Abstract

Effect of Rapid Response System on Unplanned Intensive Care Unit Admission after Elective Surgery

Masayuki Akatsuka, Hiroomi Tatsumi, Shinichiro Yoshida, Satoshi Kazuma, Yoichi Katayama, Yuya Goto and Yoshiki Masuda

Objective: The purpose of this study was to clarify whether initiation of a rapid response system (RRS) affected the incidence of unplanned intensive care unit (ICU) admissions (UIAs) for treatment of organ dysfunction in the early postoperative period.
Methods: We retrospectively identified patients admitted unexpectedly to the ICU from general wards within the first 72 h after surgery between January 2006 and December 2017. Patients with UIAs were divided into two groups: a pre-RRS group (January 2006-May 2013); and a post-RRS group (June 2013-December 2017). We extracted data on the patients' characteristics, intraoperative status, and postoperative conditions. Student's t-test and Fisher’s exact test were used to compare the patients' characteristics and incidences of UIA in the pre- and post-RRS groups.
Results: Thirty-nine patients (0.06%) underwent UIAs from general wards within the first 72 h after surgery. Preanesthetic condition as evaluated by ASA-physical status (ASA-PS) was ≥ 2, showing that most patients displayed some form of pre-anesthetic complication. The most frequent reasons for UIA were hypoxia in 19 patients (48.7%), shock in 12 patients (30.8%), and disturbance of consciousness in 4 patients (10.3%).

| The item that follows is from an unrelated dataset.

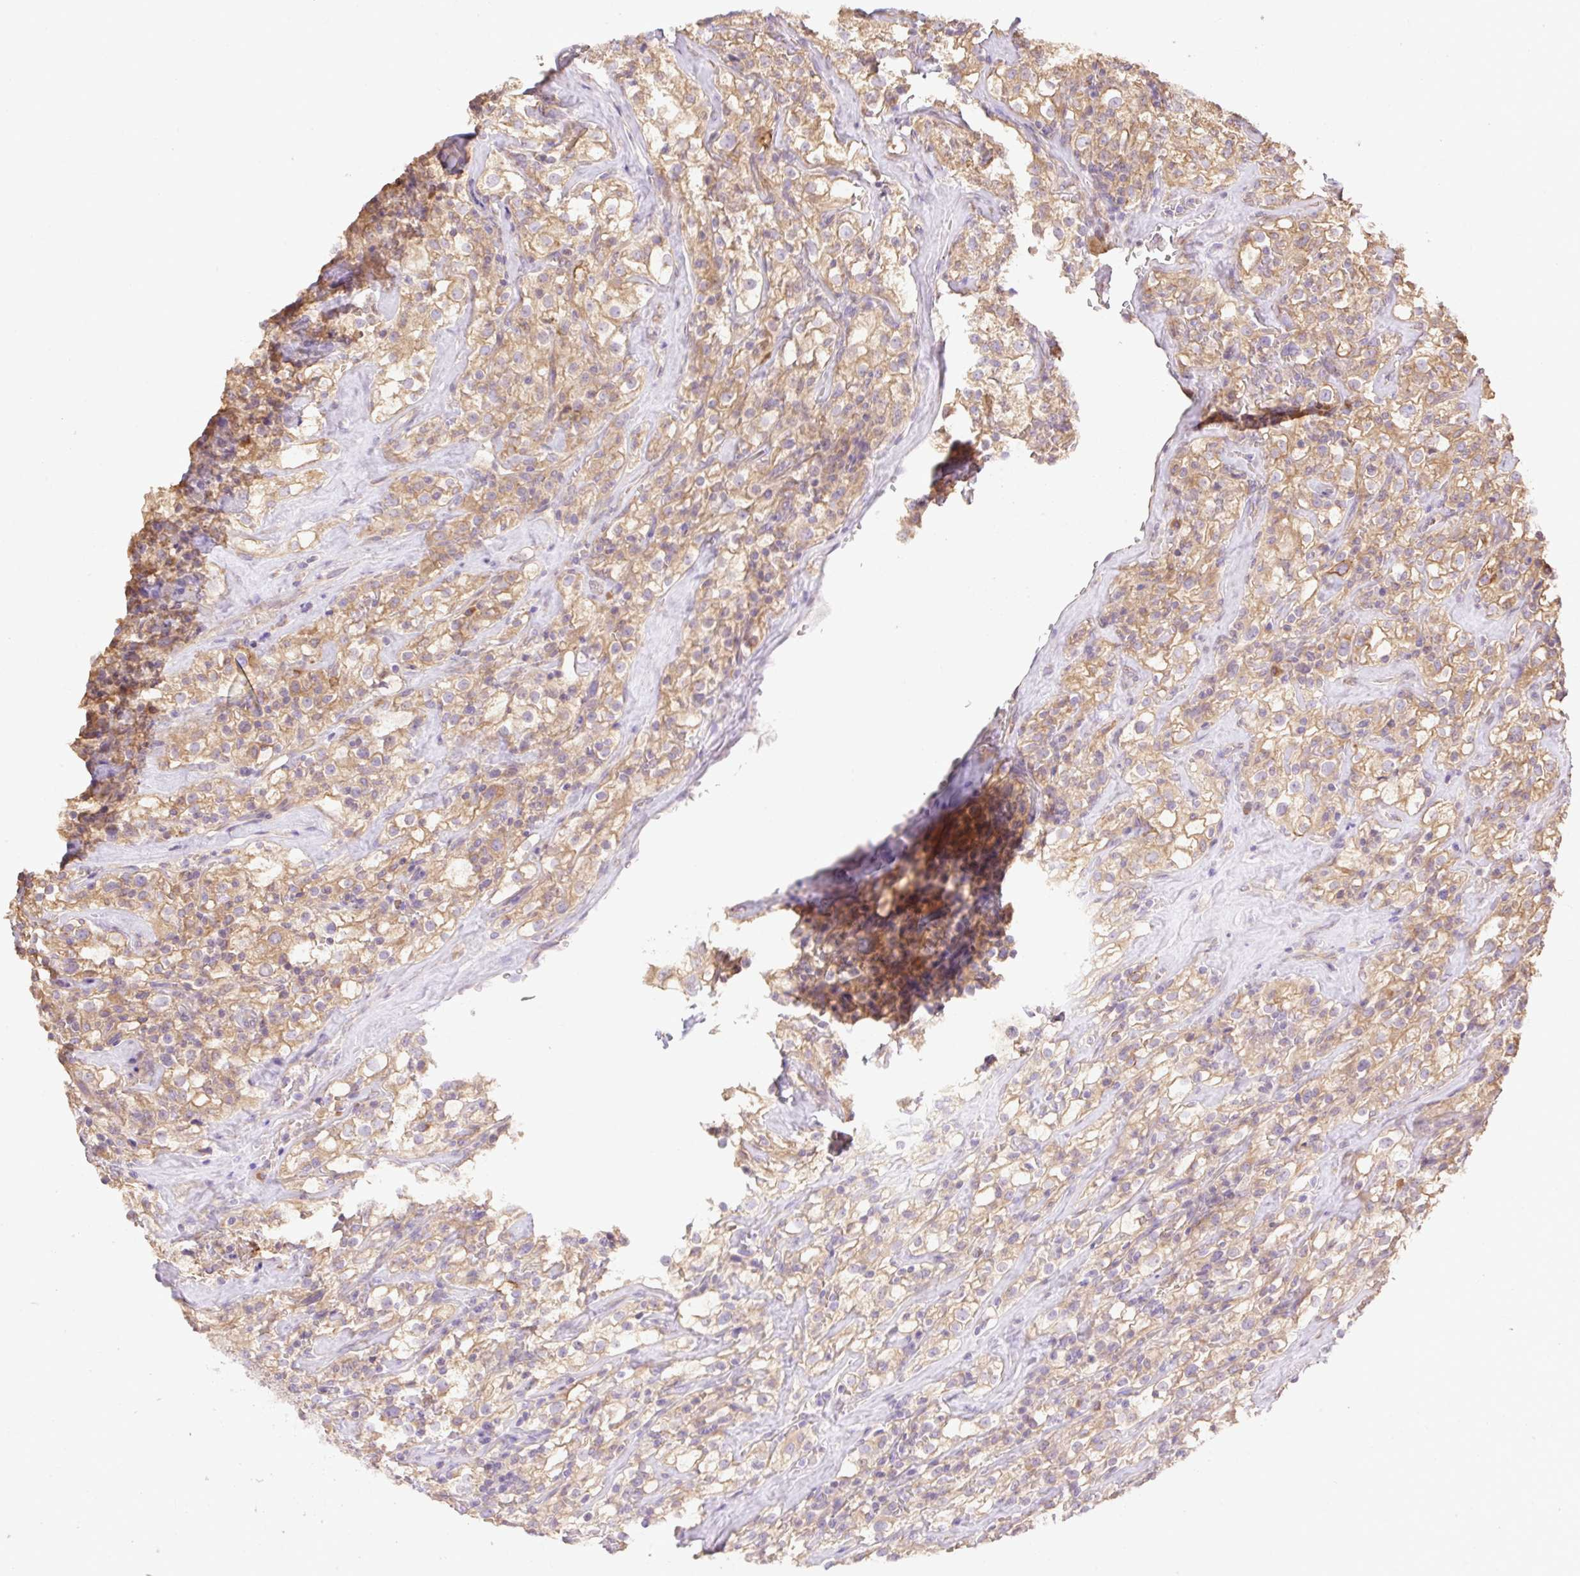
{"staining": {"intensity": "moderate", "quantity": "25%-75%", "location": "cytoplasmic/membranous"}, "tissue": "renal cancer", "cell_type": "Tumor cells", "image_type": "cancer", "snomed": [{"axis": "morphology", "description": "Adenocarcinoma, NOS"}, {"axis": "topography", "description": "Kidney"}], "caption": "Immunohistochemistry staining of adenocarcinoma (renal), which shows medium levels of moderate cytoplasmic/membranous staining in approximately 25%-75% of tumor cells indicating moderate cytoplasmic/membranous protein expression. The staining was performed using DAB (3,3'-diaminobenzidine) (brown) for protein detection and nuclei were counterstained in hematoxylin (blue).", "gene": "DESI1", "patient": {"sex": "female", "age": 74}}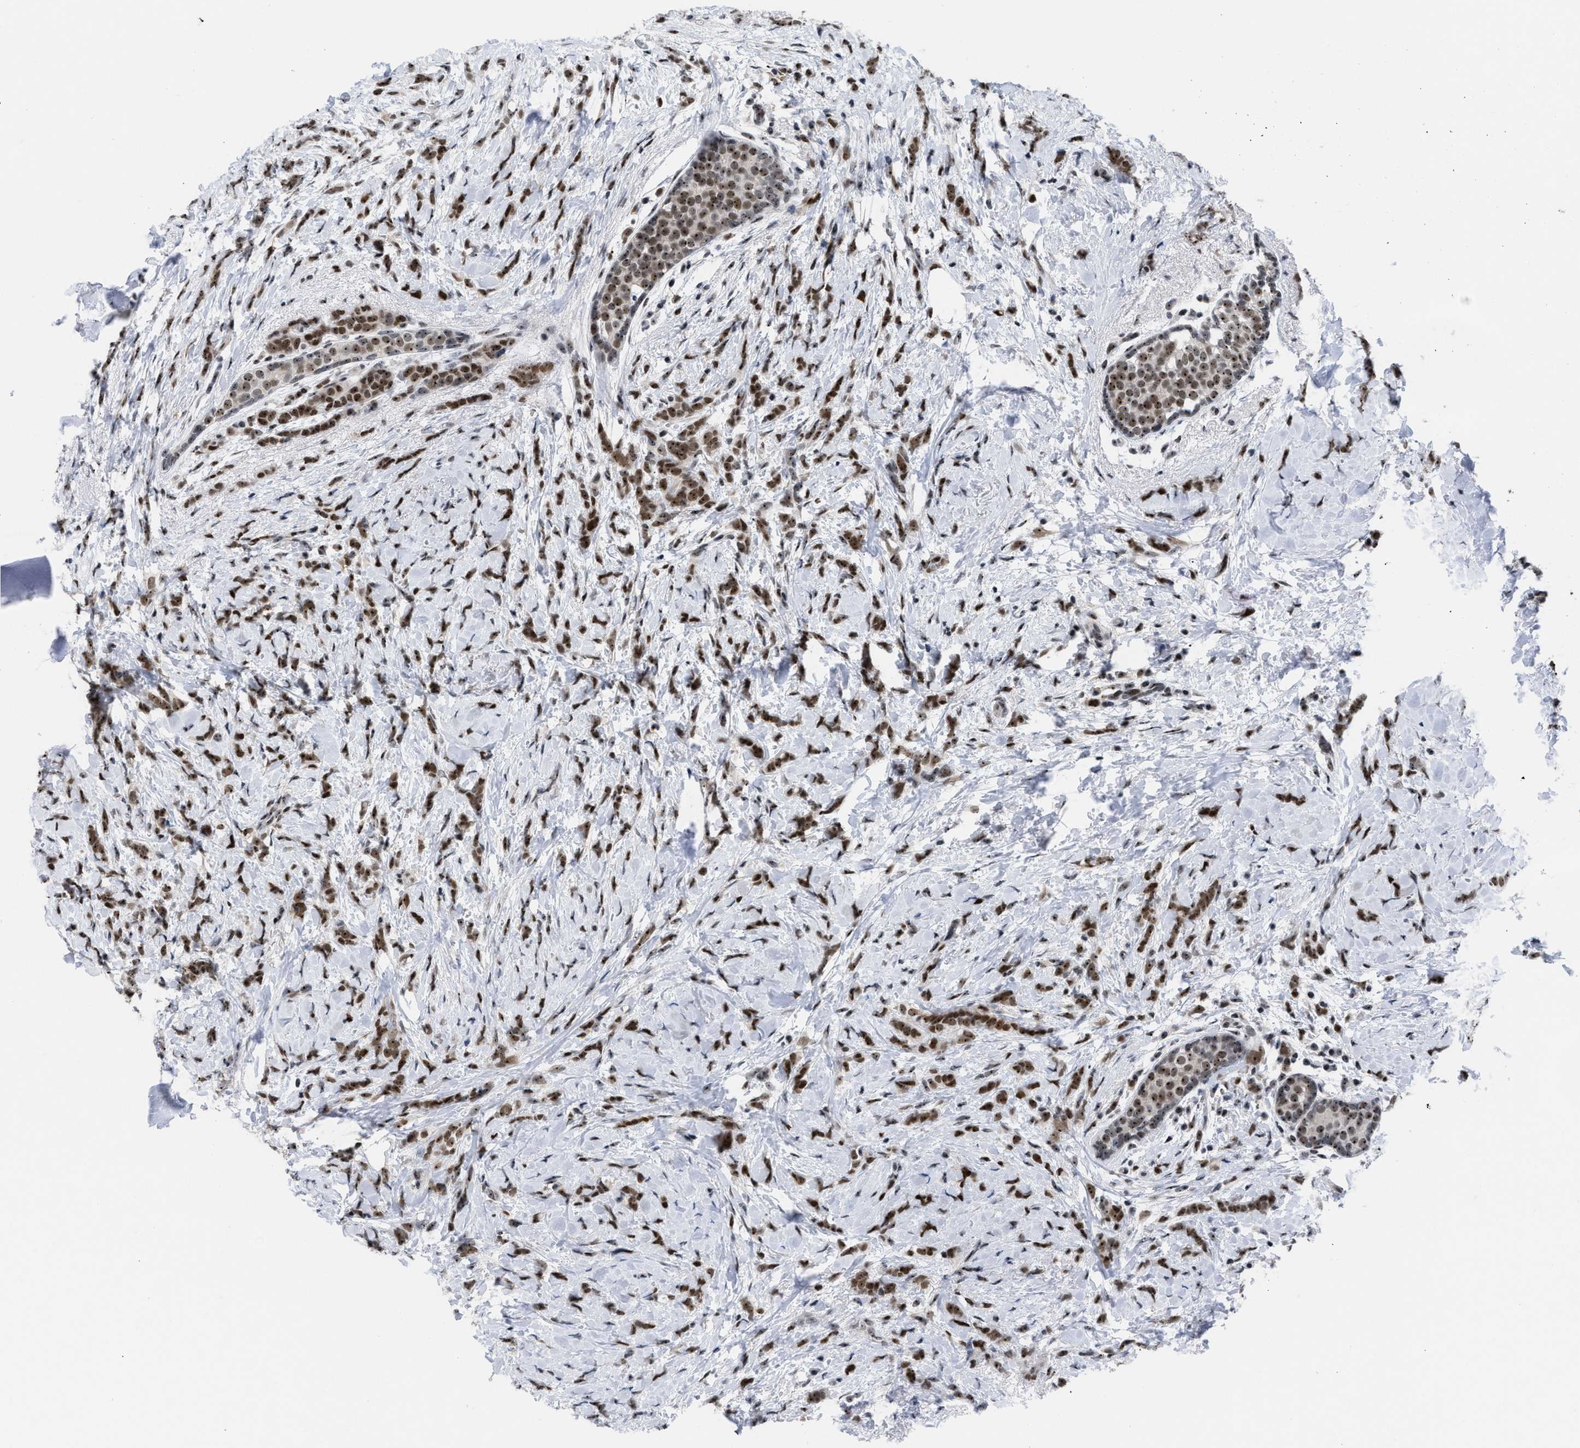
{"staining": {"intensity": "moderate", "quantity": ">75%", "location": "nuclear"}, "tissue": "breast cancer", "cell_type": "Tumor cells", "image_type": "cancer", "snomed": [{"axis": "morphology", "description": "Lobular carcinoma, in situ"}, {"axis": "morphology", "description": "Lobular carcinoma"}, {"axis": "topography", "description": "Breast"}], "caption": "Immunohistochemistry micrograph of neoplastic tissue: breast cancer (lobular carcinoma) stained using immunohistochemistry (IHC) reveals medium levels of moderate protein expression localized specifically in the nuclear of tumor cells, appearing as a nuclear brown color.", "gene": "NOP58", "patient": {"sex": "female", "age": 41}}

The mortality rate in the pre- RRS group was 11.5%. SOFA score was significantly lower in the post-RRS group than in the pre-RRS group. The odds ratio for UIA between the pre- and post-RRS groups was 0.756 (95% confidence interval: 0.388-1.471). This result was not significant, but introduction of an RRS may be associated with an up to 25% reduction in UIA.

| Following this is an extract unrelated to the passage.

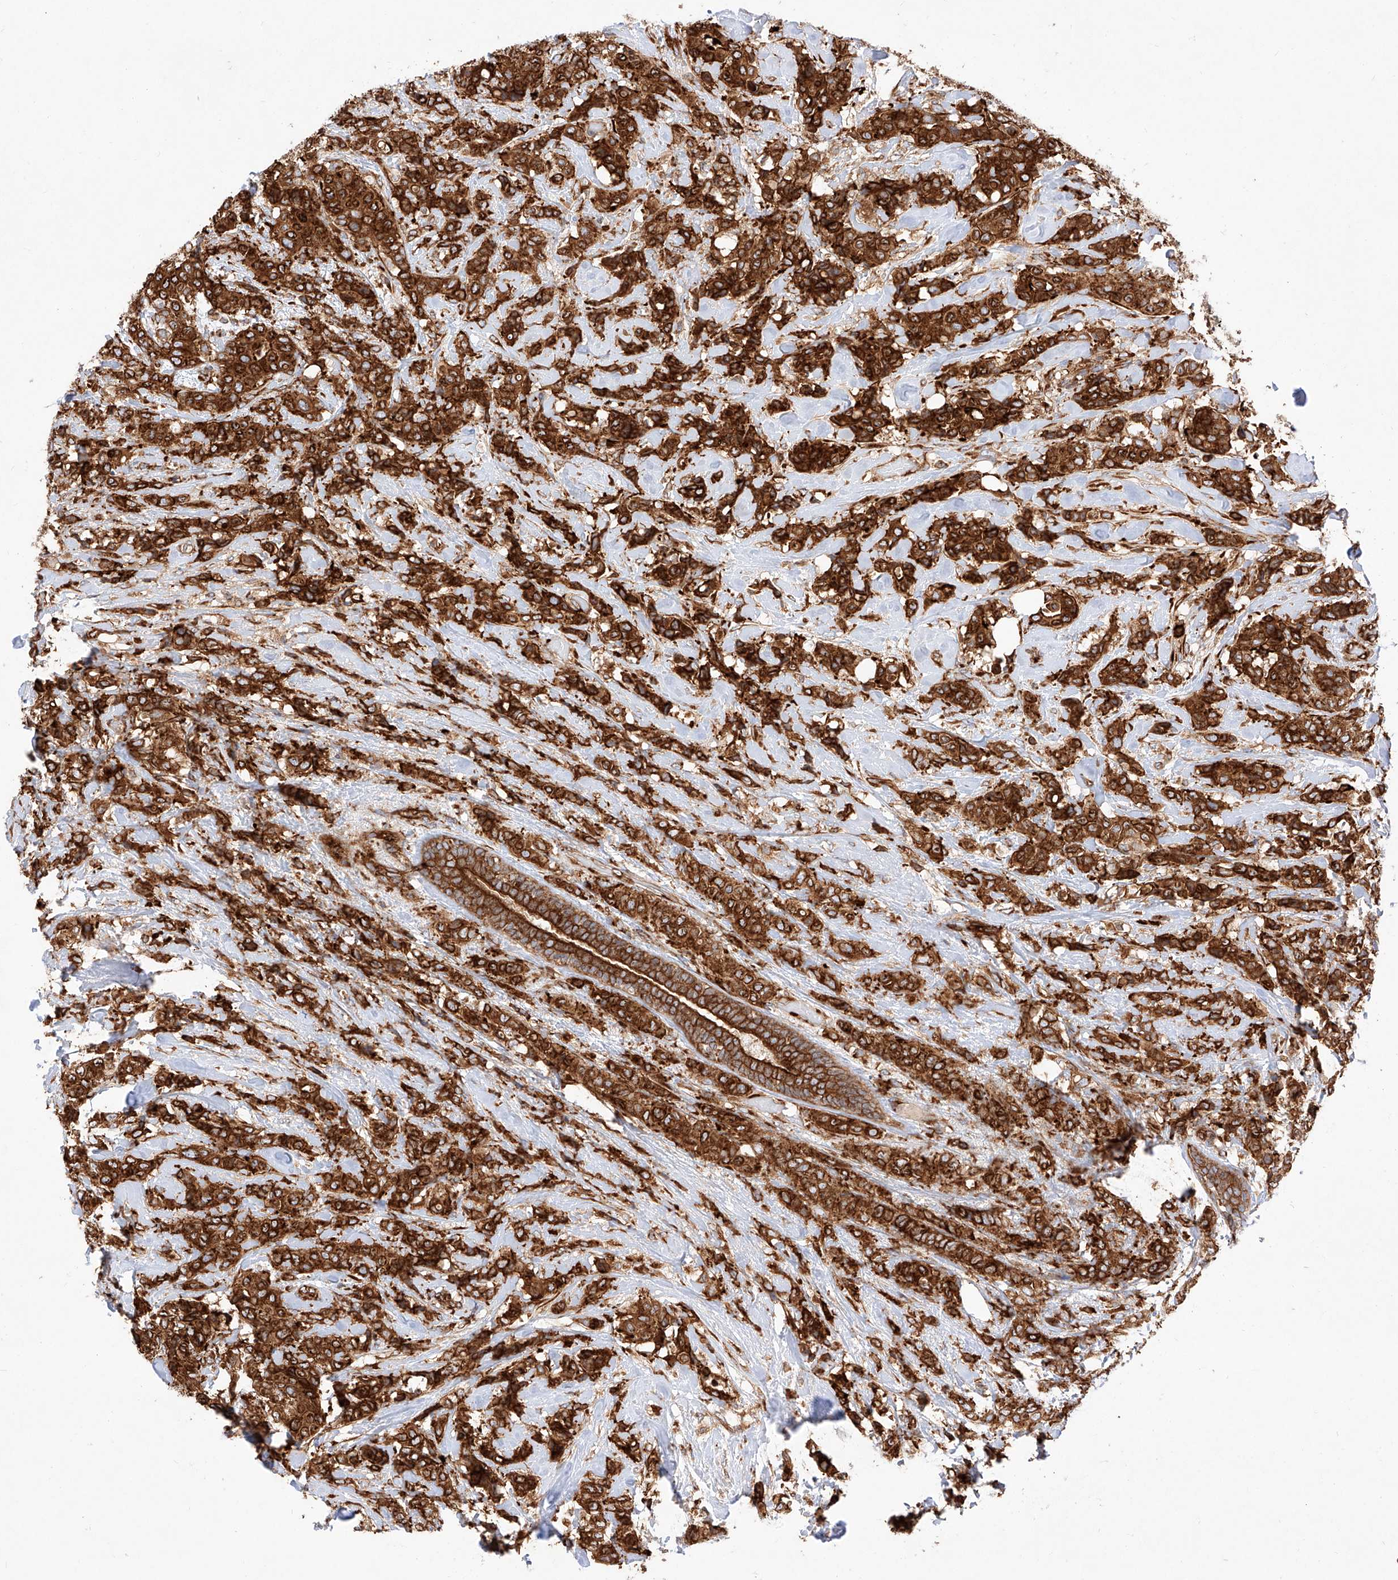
{"staining": {"intensity": "strong", "quantity": ">75%", "location": "cytoplasmic/membranous"}, "tissue": "breast cancer", "cell_type": "Tumor cells", "image_type": "cancer", "snomed": [{"axis": "morphology", "description": "Lobular carcinoma"}, {"axis": "topography", "description": "Breast"}], "caption": "Protein expression analysis of lobular carcinoma (breast) exhibits strong cytoplasmic/membranous positivity in approximately >75% of tumor cells. (Stains: DAB (3,3'-diaminobenzidine) in brown, nuclei in blue, Microscopy: brightfield microscopy at high magnification).", "gene": "CSGALNACT2", "patient": {"sex": "female", "age": 51}}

Conclusion: Introduction of an RRS did not reduce the incidence of UIA significantly, but severity of organ failure in patients with UIA decreased, resulting in lower UIA-associated mortality. Introduction of an RRS and careful observation of respiration-associated vital signs are therefore crucial to prevent UIA and UIA-related mortality after elective surgery.